ASSIGNMENT
Your answer must match the records word for word and contain no pictures.

Saved data entries:

________________________________________

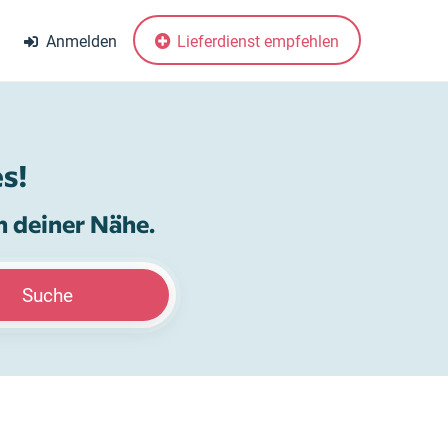
Anmelden
Lieferdienst empfehlen
s!
n deiner Nähe.
Suche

________________________________________

RESPONSE
Anmelden
Lieferdienst empfehlen
s!
n deiner Nähe.
Suche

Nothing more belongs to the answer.